Why 30 disks is supposed to be absurd
Every disk doubles the job. Eleven disks: 2,047 moves — the cliff where frontier reasoners return nothing, which we measured and published in Note 3. Fourteen disks: 16,383 moves — our committee search finished all twenty test problems there, most of them exactly optimal. But raw search has a horizon too; compounding odds see to that. If solving longer problems required holding one unbroken chain of half a billion correct decisions, 30 disks would stay where everyone assumed it lives: out of reach.
The move: build the impossible out of the proven
Our neural models were trained on 3-to-8-disk puzzles — solutions of at most 255 moves. What we added is a decomposition layer: the controller recursively splits a 30-disk problem into sub-problems of at most 8 disks — the size class where competence is provable — solves each piece, proves each piece against the puzzle's rules before accepting it, and composes the results. For the 30-disk demonstrations on this page the pieces were executed by an exact solver (4,194,304 sub-problems for the full tower — each one verified); the neural committee executes the same sub-problems at the 15-disk scale, 20-for-20. The chain never has to be lucky for a billion steps — every link is checked as it's forged. It's the same discipline that runs through everything we build: never let an unverified step into the plan.
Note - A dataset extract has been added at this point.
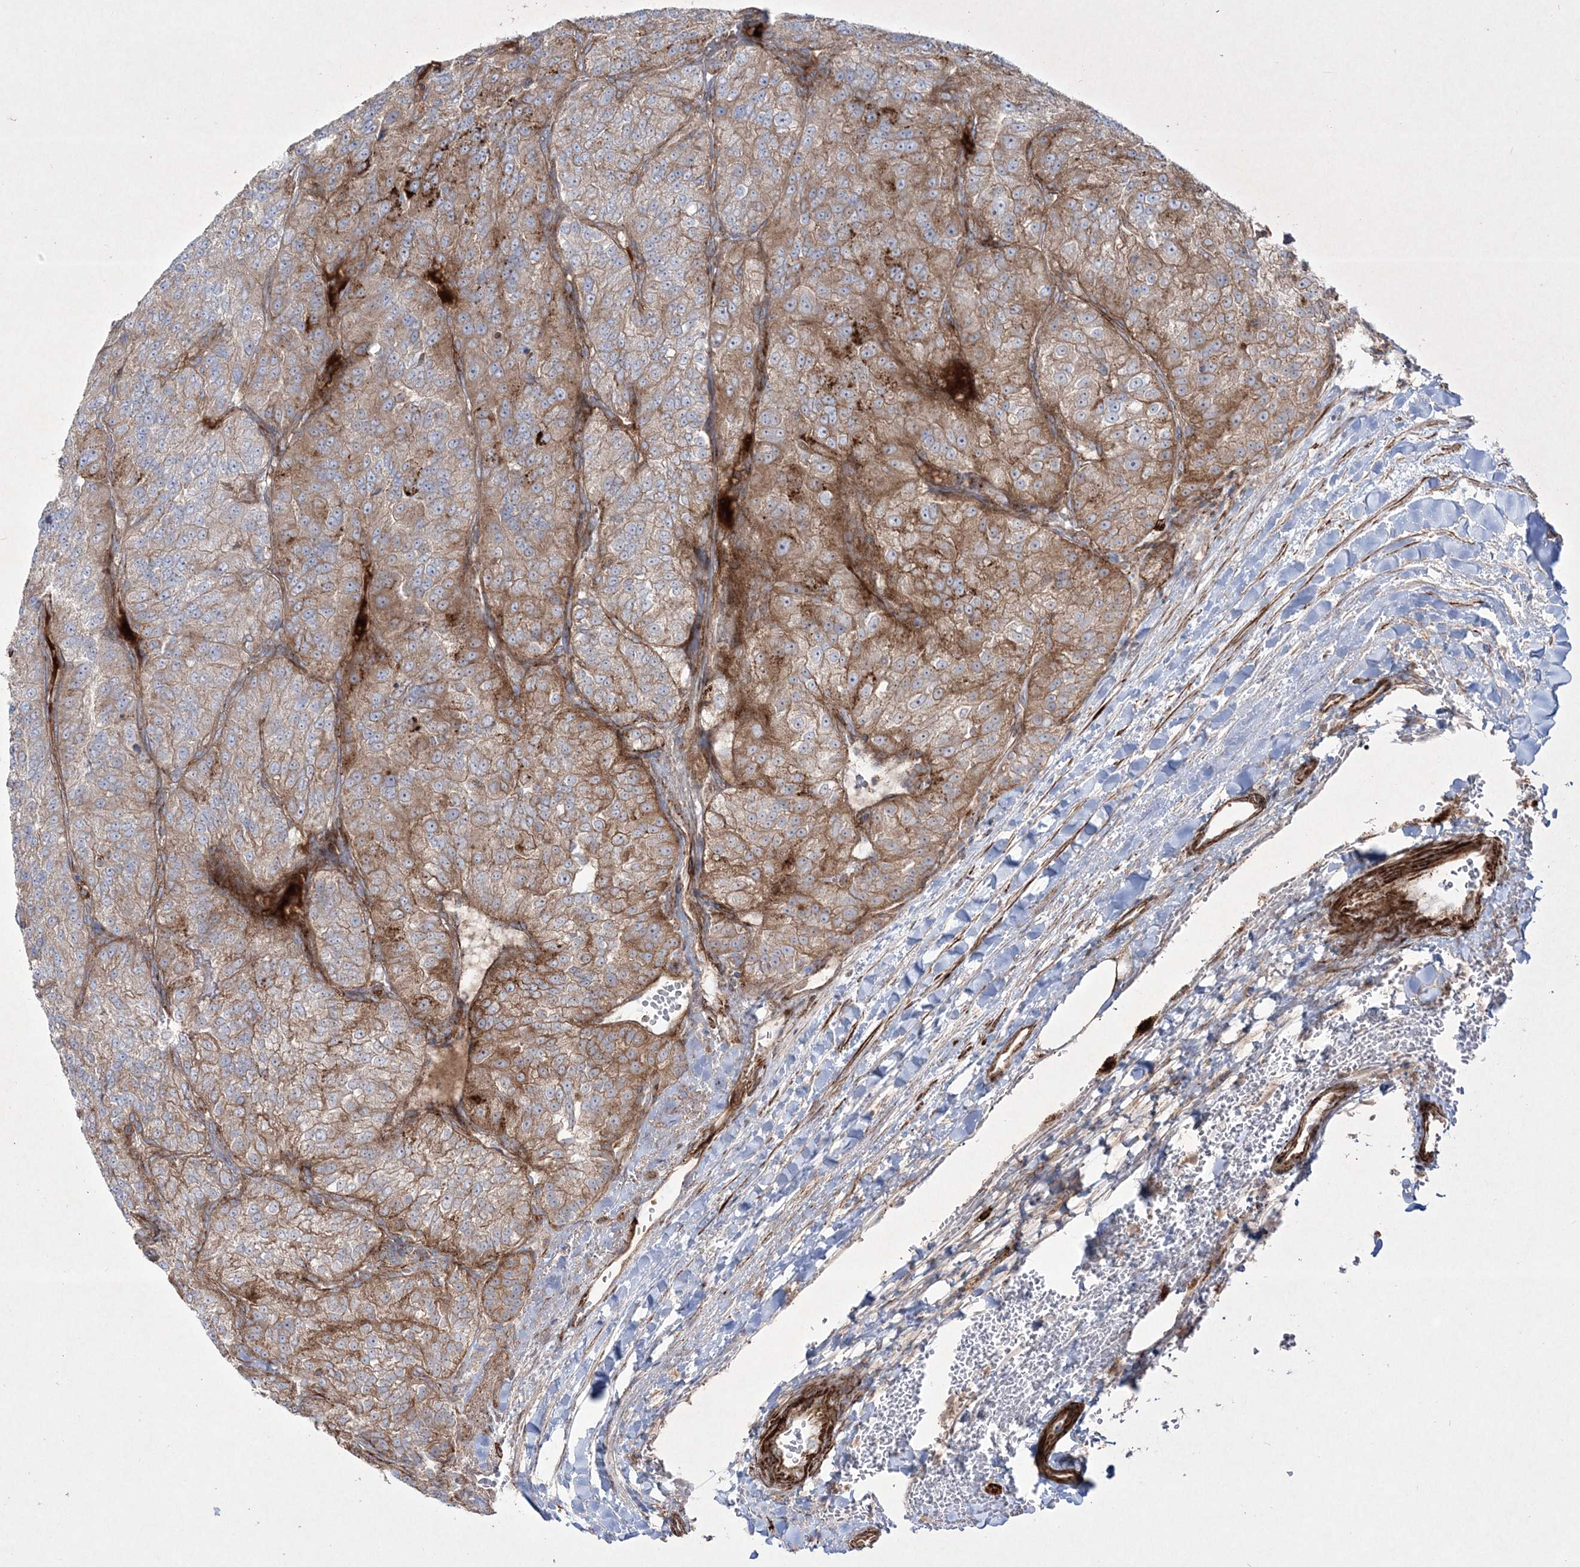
{"staining": {"intensity": "moderate", "quantity": "25%-75%", "location": "cytoplasmic/membranous"}, "tissue": "renal cancer", "cell_type": "Tumor cells", "image_type": "cancer", "snomed": [{"axis": "morphology", "description": "Adenocarcinoma, NOS"}, {"axis": "topography", "description": "Kidney"}], "caption": "A high-resolution photomicrograph shows immunohistochemistry (IHC) staining of renal cancer, which reveals moderate cytoplasmic/membranous positivity in about 25%-75% of tumor cells.", "gene": "RICTOR", "patient": {"sex": "female", "age": 63}}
The receipt is unusually clean, twice over. For the full tower, the optimal length is the textbook number, 2³⁰−1 — and our emitted plan matched it exactly: 1,073,741,823 moves, not one more. For the scrambled instance, the optimum is instance-specific (computable in closed form — Hinz 1989); our plan matched that too, exactly: 536,157,092 moves, ratio 1.000. (A note for careful readers: a scrambled instance's optimum is roughly half the full tower's — if you check our arithmetic against 2³⁰−1 and it looks off by 2×, that's the convention, now stated. We publish both runs' receipts.) Because the pieces are small, the full tower runs on a laptop CPU in ~9 minutes and the scrambled one in 139 seconds. For scale: the measured neural rung — full committee search per sub-problem — completes 15-disk problems 20-for-20 on a desk-side box in about an hour each. The decomposition demonstrator takes the same principle to depths no monolithic reasoner of any size has approached.
What this is actually evidence of
Not Hanoi. Nobody needs Hanoi solved — classical algorithms have done it forever. What matters is the shape of the result: an architecture that turns provable competence on 255-move pieces into provably perfect plans four million times deeper — a billion verified moves without one error accumulating. That's the property today's agentic AI conspicuously lacks — the reason multi-step agents drift, compound errors, and get capped at short horizons. Depth held here because of three choices that have nothing Hanoi-specific about them: verified steps, recoverable errors, and decomposition that turns out-of-distribution problems into compositions of in-distribution ones.
That last principle — decompose into pieces you can prove — is not Hanoi-specific: it carries into any problem you can break into steps you can verify. The tower was the proof of principle. The principle travels.